The second thing Mary teaches us on this last Sunday of Advent is for us to be prepared for a God who is in charge but in unexpected ways. Mary recognises God’s moment when it comes, even when it is startling and disturbing – angels, shocking pregnancy, becoming a refugee. And she sticks with it. How often we are tempted to think – perhaps it was all a mistake, this thought we have that God was interested in us, that he spoke to us, that he was doing something in our lives. We must have been mistaken. No, Mary teaches us that faith is about treasuring these things in our hearts and pondering them and not letting go of the God who does not let go of us, who is in charge whatever seems to be happening to us. Faith is about keeping the faith as well as offering it. And it is about sticking with faith in the one who is in charge and not trying to take charge ourselves. It is so easy to speak as believers but to act as atheists. Functional atheism is the unexamined assumption that if anything decent is going to happen we are the ones who must make it happen. Of course, we do have to make many things happen – Sunday lunch to name but one; our complex lives require us to take responsibility for so much, and that is inevitable and mostly appropriate. But Mary teaches us to be open to God’s initiative; strange as an angel, miraculous as a pregnancy, odd as the tale of shepherds. On this last Sunday of Advent she teaches us to be prepared for the unexpected birth in our lives.
As I have studied Mary’s song one dominant theme has kept surfacing in its words. In her song, Mary repeatedly refers to the principle of humility. In Luke 1:50 she says that God’s mercy is given to those who humbly “fear Him.” In subsequent verses she sings that “God scatters the proud…brings down rulers…but has lifted up the humble.” And Mary’s experience teaches us that the most important quality we can have as Christians is humility. In fact, God’s selection of the place and people of this story: Galilee – Nazareth - Joseph and Mary, Zechariah, and Elizabeth -helps illustrate his reversal of human ideas about greatness and smallness, significance and insignificance. It is not the spiritually proud, the socially mighty, nor the materially prosperous who have the last word in God’s kingdom. Arrogance and power and wealth are totally out of place here. Mary’s song reminds us that God exalts those who fear Him, those of low degree those who realize how much they need God in their lives -those who hunger for Him.

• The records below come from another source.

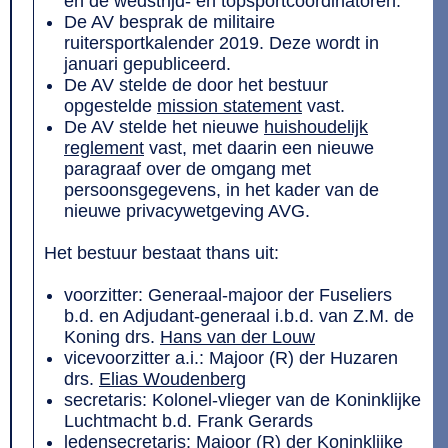
en de wedstrijd- en topsportcoördinatoren.
De AV besprak de militaire
ruitersportkalender 2019. Deze wordt in
januari gepubliceerd.
De AV stelde de door het bestuur
opgestelde
mission statement
vast.
De AV stelde het nieuwe
huishoudelijk
reglement
vast, met daarin een nieuwe
paragraaf over de omgang met
persoonsgegevens, in het kader van de
nieuwe privacywetgeving
AVG
.
Het bestuur bestaat thans uit:
voorzitter: Generaal-majoor der Fuseliers
b.d. en Adjudant-generaal i.b.d. van Z.M. de
Koning drs.
Hans van der Louw
vicevoorzitter a.i.: Majoor (R) der Huzaren
drs.
Elias Woudenberg
secretaris: Kolonel-vlieger van de Koninklijke
Luchtmacht b.d. Frank Gerards
ledensecretaris: Majoor (R) der Koninklijke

• God uses people who realize their need of Him.
• In the Kingdom of God, humility is an essential.
Think about it. A person cannot even become a Christian until he or she humbly admits their need for God, until in humility they confess their sin and ask for God’s forgiveness. And then after we become Christians humility is still important because God cannot use us unless we humbly place our lives at his disposal. To be useful in God’s kingdom we must humble ourselves and become God centred instead of self-centred. Mary knew this. She understood that it was her humility that led God to choose her for this task. In Luke 1:49 Mary rejoices in the realization that God, “has been mindful of the humble state of his servant…” Because she was humble, Mary knew that God had a right to interrupt her life. Because she was humble she made herself available to God.
• We must humble ourselves and become God-centred, as Mary was
• We must be willing to adjust our circumstances to what God wants to do.
God has a right to interrupt our lives. He is Lord. When we accepted him as Lord, we gave him the right to help himself to our lives anytime he wants to. And when we humble ourselves and make ourselves available to God we learn—as Mary did—that with God nothing is impossible! This is more than an angelic insertion. It is a positive reality.
• With God nothing is impossible!
• With God it was possible for an old, barren woman and her husband to conceive and bear a son who was the forerunner of the Son of God.
• With God it was possible for a virgin girl to give birth to a baby who was the Son of God.
• With God persons like you and me can find redemption in Christ and have new life through faith in Him.
• With God nothing is impossible.
Now we must think about that. If God could use the life of a young peasant girl, then he can use any life, including our lives. St Francis of Assisi said, “If God can use me….God can use anyone.”